3. 6 Things to Look For to Identify Unmet Needs
Ever wonder how you can find unmet needs when they are often unspoken? You have to listen, and look, closely. Conifer's 6 Things to Look For acts as our observation cheat sheet to help us spot the unmet needs when we see them in action.
4. Empathy Mapping
A great synthesis tool for mapping users' emotions, actions, mindsets, and key quotes. Empathy maps help you highlight say vs. do gaps and bring user language and beliefs to life. They give dimension to your understanding of customers you are developing personas, user segments, typologies or even just creating participant profiles after field-interviews
5. The Habit Loop
We love using Charles Duhigg’s Habit Loop framework from his book The Power of Habit as a tool to understand behavior change opportunities within our own research. What we like about this incredible simple starting structure is that it allows you to build your own layers on top of it. In our research we look to find patterns and groupings in different types of cues, routines, and rewards to understand and deconstruct existing habits. This allows us to identify new opportunities or even design interventions and alternative experiences to achieve behavior change.
6. 10 Types of Innovation
A best in class framework by our friends at Doblin that reminds us to look for innovation opportunities in many places instead of just one. We keep the entire deck of innovation cards close at hand during ideation, iteration and innovation pipeline projects to make sure we are capturing opportunities beyond just the product itself.

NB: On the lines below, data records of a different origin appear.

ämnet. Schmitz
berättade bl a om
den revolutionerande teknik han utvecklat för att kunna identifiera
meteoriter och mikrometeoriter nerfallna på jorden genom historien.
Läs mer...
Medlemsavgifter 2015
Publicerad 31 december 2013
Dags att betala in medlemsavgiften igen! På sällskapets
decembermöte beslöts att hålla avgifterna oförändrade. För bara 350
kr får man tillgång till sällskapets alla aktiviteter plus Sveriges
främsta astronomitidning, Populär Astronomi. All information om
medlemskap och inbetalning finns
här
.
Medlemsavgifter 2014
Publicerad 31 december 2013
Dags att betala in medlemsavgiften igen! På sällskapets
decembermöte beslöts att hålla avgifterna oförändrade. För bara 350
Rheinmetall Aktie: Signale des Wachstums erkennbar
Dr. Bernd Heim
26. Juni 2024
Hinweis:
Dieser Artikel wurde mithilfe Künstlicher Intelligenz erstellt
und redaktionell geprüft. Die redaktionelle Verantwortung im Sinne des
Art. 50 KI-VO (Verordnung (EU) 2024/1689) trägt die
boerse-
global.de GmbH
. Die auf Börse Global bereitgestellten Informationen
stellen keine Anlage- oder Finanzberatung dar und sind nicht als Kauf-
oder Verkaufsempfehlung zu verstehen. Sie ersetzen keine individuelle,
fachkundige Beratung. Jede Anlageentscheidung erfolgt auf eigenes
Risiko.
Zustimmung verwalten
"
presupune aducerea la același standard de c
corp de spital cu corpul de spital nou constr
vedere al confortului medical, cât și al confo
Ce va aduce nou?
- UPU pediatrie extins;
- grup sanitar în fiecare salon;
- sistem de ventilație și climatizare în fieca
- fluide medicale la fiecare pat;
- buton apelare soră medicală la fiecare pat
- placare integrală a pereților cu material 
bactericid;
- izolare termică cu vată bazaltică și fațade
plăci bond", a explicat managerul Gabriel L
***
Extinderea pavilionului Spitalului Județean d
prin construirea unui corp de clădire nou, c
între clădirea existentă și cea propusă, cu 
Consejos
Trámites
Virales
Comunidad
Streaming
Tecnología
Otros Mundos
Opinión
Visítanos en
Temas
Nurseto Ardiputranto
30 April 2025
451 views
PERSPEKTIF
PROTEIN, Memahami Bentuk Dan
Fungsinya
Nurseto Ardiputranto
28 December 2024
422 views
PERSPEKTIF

The Desirability, Viability, and Feasibility (affectionately renamed the "Diane Von Furstenberg Pressure Test" at Conifer) is another invaluable tool for pressure testing concepts. Does it pass all three checkpoints of being desirable to users, being viable for the business in terms of growth, permissibility or profit, and is it technically feasible within the existing processes, partnerships, and supply chain? The stronger a concept performs across these metrics, the bigger the opportunity for success.